Yo, Clara, narradora, debería empezar aquí, pero no empiezo. Porque ¿quién demonios empieza una historia en el restaurante? (Mala narradora: empiezo en la oficina, siempre en la oficina, donde fingimos que algo ocurre).
Fragmento 1: Preludio al hambre
Edgardo dijo que no podía venir porque tenía que trabajar. Ironía de las gordas: todos trabajamos fingiendo que trabajamos. Luis hacía scroll infinito en Excel, Sandro tuneaba un PowerPoint condenado a la papelera y yo redactaba un correo que jamás enviaría. El verdadero menú era el simulacro de productividad, servido a diario y recalentado hasta el aburrimiento.
Fragmento 2: La fuga
Blas se ofreció a llevarnos en coche. Lo importante no era el trayecto, sino la frase con la que nos enganchó en la narración: “Venga, Clara, tápame con el paraguas”. ¿Quién es Clara? ¿Yo, tú, el lector? Da igual. Figurante de lujo.
Destino: un japonés. Aunque Luis, traidor de las tramas lineales, se desvió para comprar sopas instantáneas.
Fragmento 3: El restaurante japonés (o su parodia barata)
—He comido ya —dijo Sandro, justo después de sentarnos… a comer. (El colmo de la amistad laboral: quedar a comer para no comer. ¿Qué podría salir mal?).
Optimismo suicida el mío: pensar que todo seguía normal. Aunque Luis seguía comprando sus sopas. Aunque Sandro ya había comido. Aunque yo pedía comida para Edgardo, que no estaba.
Entonces Sandro me anunció que debía hacer una llamada de cinco minutos. En Sandro, cinco minutos son un agujero negro: el tiempo se estira, se curva, se traga tu paciencia y escupe tu fe en la humanidad.
Entonces me dio un arrebato: antes de que Sandro lo hiciera, yo también salí a llamar. Nadie me llamaba, por supuesto. Fingir una llamada es otra forma de trabajar: performar la urgencia, sudar ficción.
Fragmento 4: Montaje paralelo
- Luis entra.
- Yo salgo.
- Sandro atiende la llamada. Diez minutos después, sigue.
- Luis pide un Uber.
- Yo pago la bebida de Sandro.
- Sandro sigue con el teléfono, soldado fiel de la pantalla.
- El sushi de Edgardo llega, se enfría, casi lo olvido.
(Empecé a buscar cámaras ocultas: parecía un guion mal montado, plagado de cortes sin raccord y figurantes que cobran en likes).
Fragmento 5: La oficina otra vez
Volvimos. ¿Comimos? Imposible asegurarlo. ¿Compartimos algo? Solo la certeza de que lo real ocurre siempre en otra parte: en la llamada que no acaba, en la sopa que no pedimos, en la reunión que arranca justo cuando el relato quiere cerrar.

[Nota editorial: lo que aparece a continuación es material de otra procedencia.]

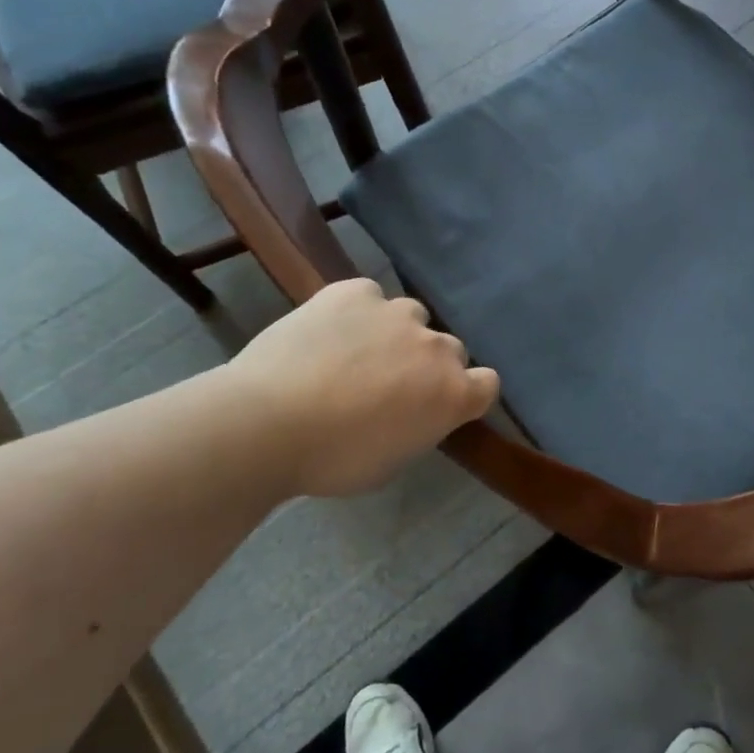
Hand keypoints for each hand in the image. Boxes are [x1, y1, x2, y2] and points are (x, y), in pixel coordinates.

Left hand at [225, 279, 498, 497]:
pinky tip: (329, 332)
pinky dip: (356, 311)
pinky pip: (369, 296)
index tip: (439, 405)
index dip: (467, 393)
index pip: (488, 383)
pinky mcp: (355, 292)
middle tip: (388, 386)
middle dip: (427, 364)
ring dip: (395, 334)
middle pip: (450, 348)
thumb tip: (411, 410)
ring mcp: (396, 313)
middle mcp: (437, 347)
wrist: (265, 424)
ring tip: (354, 354)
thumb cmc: (331, 460)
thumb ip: (419, 425)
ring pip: (411, 317)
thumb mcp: (392, 460)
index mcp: (453, 394)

Epílogo (o moraleja falsa)
De regreso, escribí en el grupo: “La comida, divina”. Y todos hicieron like, como si un emoji pudiera sustituir la sopa de coco que nunca pedí, la conversación que nunca tuvimos, la digestión que nunca existió.

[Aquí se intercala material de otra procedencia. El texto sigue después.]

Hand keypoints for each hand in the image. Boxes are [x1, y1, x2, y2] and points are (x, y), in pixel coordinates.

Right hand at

Quizá el almuerzo no era más que un ensayo general de la jornada laboral: todos ausentes, todos presentes. Como si esto importara.

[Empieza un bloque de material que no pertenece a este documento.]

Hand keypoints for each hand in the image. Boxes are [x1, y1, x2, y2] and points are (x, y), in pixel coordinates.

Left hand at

El narrador debería cerrar con una frase redonda: “Una comida divina”.
Pero sabemos que miente…y no miente.
Porque la única divinidad aquí es el vacío, el hueco del almuerzo que pudo ser, el simulacro barato de comer juntos pero a trocitos. Pero hasta ese circo es preferible a devorar un triste táper de plástico, sola, frente al brillo tóxico de tu pantalla.
(Y si has llegado hasta aquí, lector, tal vez seas tú, y no yo, Clara, quien pagó la bebida de Sandro).